In Their Own Words
Alan Gilbert’s “Dark Waters”
The only thing that fits around our waist is also known
as a mugging.
It would be redundant to call the police.
The holiday decorations droop beneath the weight
of their chipper histories.
Half of them will end up curbside with last year's trash;
the rest go in a box stored in the back of a closet
along with the black bows we wear as hair bands
Is that why this beginning feels so much like an ending?
Or maybe I stayed up too late again trying to figure out an abacus
counting hard candies, rent checks, yellow knee pads,
and your name printed in Braille.
Besides, certain activities are more fun in the dark,
like denting the appliances with other appliances.
But it's so much bigger than me, each cloud
with its own trademark.
Sometimes you pass quietly, rubbing into the fur
of an animal or the officer's collar.
It doesn't have to involve an earthquake or fire.
Blue flecks in the Styrofoam cooler look invisible
against the lake.
Small candles reflect off the burnished bar.
Later, we watched the river from your window,
letting something more obscure cast the tiebreaking vote
between right intentions and cinnamon bun hijinks,
because it's all about the slow sizzle
and not how quickly you can sear the meat.
Save that for when we're starving cannibals again.
Save it for a trip to Reno.
I never saw the movie version; I didn't even read the book.
The shopping carts are wider than a car,
and fizz like soda when crushed by the compacter.

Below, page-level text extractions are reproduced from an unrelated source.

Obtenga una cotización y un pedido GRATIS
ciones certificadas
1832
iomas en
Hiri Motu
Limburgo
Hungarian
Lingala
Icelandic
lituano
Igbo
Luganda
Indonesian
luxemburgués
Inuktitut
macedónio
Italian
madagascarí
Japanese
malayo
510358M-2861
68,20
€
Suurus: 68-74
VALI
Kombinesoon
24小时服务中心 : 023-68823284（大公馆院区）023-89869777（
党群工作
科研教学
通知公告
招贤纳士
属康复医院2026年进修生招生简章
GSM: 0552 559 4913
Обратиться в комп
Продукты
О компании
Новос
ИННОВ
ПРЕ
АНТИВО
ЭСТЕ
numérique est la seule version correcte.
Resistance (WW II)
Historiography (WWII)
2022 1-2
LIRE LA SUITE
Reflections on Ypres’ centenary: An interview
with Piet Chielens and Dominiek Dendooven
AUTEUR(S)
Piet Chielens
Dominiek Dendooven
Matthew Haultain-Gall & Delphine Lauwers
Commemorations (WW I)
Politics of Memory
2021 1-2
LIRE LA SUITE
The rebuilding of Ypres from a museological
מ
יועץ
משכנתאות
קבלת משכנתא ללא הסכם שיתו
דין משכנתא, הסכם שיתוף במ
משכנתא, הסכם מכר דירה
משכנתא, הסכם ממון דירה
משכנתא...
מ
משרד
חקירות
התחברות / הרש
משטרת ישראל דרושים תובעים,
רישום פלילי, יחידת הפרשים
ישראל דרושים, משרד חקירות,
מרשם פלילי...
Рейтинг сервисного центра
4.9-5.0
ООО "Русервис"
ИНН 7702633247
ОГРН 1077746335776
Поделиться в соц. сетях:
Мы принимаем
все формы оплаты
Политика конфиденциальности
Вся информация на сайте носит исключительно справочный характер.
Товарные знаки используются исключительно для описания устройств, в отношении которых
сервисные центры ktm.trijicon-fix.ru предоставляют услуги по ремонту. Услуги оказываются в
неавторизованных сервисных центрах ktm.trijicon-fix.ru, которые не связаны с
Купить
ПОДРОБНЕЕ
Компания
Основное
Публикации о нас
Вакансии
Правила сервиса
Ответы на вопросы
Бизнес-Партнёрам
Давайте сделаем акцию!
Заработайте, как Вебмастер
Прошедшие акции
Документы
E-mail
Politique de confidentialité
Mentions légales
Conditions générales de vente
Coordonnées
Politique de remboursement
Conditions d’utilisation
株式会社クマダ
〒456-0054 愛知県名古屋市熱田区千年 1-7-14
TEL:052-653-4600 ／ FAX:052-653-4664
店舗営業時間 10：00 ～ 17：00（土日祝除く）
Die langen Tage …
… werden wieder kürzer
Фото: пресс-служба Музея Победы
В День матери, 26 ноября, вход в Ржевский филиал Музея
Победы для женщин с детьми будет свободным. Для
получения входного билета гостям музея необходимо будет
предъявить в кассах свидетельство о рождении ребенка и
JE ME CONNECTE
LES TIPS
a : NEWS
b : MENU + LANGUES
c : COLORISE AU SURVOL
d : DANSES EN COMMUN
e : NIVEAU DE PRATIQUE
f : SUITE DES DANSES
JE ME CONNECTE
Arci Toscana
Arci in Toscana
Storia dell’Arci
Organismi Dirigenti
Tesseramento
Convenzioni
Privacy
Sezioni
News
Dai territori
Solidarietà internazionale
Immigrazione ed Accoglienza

A sluggish disco ball throws its broken reflections around the room.
No wonder I couldn't find the hook, only a moonbeam.
This might be a good time for a group hug,
except everybody's on vacation.
Anyway, aromatherapy is a loose category around here.
So too is sand in the steel girders, sunk before the bridge
was ever built.
All rights reserved. Reprinted with the permission of the author.
On "Dark Waters"
I almost never write a poem with a sense of what it will be about. I don't use preexisting forms (traditional or otherwise), writing exercises, or poetic formal devices to generate material. At this point in my writing life, I do tend to think about a whole manuscript while I'm composing individual poems, so I might begin a poem in relation to a manuscript with the thought that it should be a longer poem, or a shorter one, or perhaps lighter in tone, or maybe more fierce. But overall, I prefer to keep the parameters loose.
That said, each poem tends to find its own shape and pattern. A poem's visual quality is important to me, and my poems oftentimes have a similar number of lines in each stanza, relatively clean margins, and consistent spacing. The strange thing, however, is that this visual quality is determined by the unique rhythm of each poem. I initially begin a poem writing by hand, and allow the pulse of the poem to dictate how it appears on the page before I type it into the computer. Once it's on the computer, I don't fuss very much with the language, but make lots of little tweaks to the visual dimension.
If I've avoided explaining the ideas in "Dark Waters," it's because most of them were arrived at after the poem was written, so to speak. This doesn't mean that I don't bring a whole set of aesthetic, cultural, political, social, and autobiographical concerns to every poem. It's just that I don't let them sit on my shoulder and watch me write in the way that I used to. I like to locate a poem in place and time, and "Dark Waters" was written around Christmas 2010. Other poems of mine reference Christmas because it represents an excessive version of everyday life's hijacked desires, rampant consumerism, and material and psychological disappointments. Even more of my poems reference the police—in both its external and internalized modes. There's a reference to endings as quiet or convulsive. I mention the military, and there are frequent references in my poetry to the military, war, and the militarization of private and public life in the United States post-9/11. (Ever seen Vin Diesel in The Pacifier?) My father was in the military, so there's an autobiographical side to this as well. There's a nod to Timothy Donnelly's terrific book of poems, The Cloud Corporation. In other words, every line is there for the unpacking, but along with the reader, I don't usually unpack it until after the fact.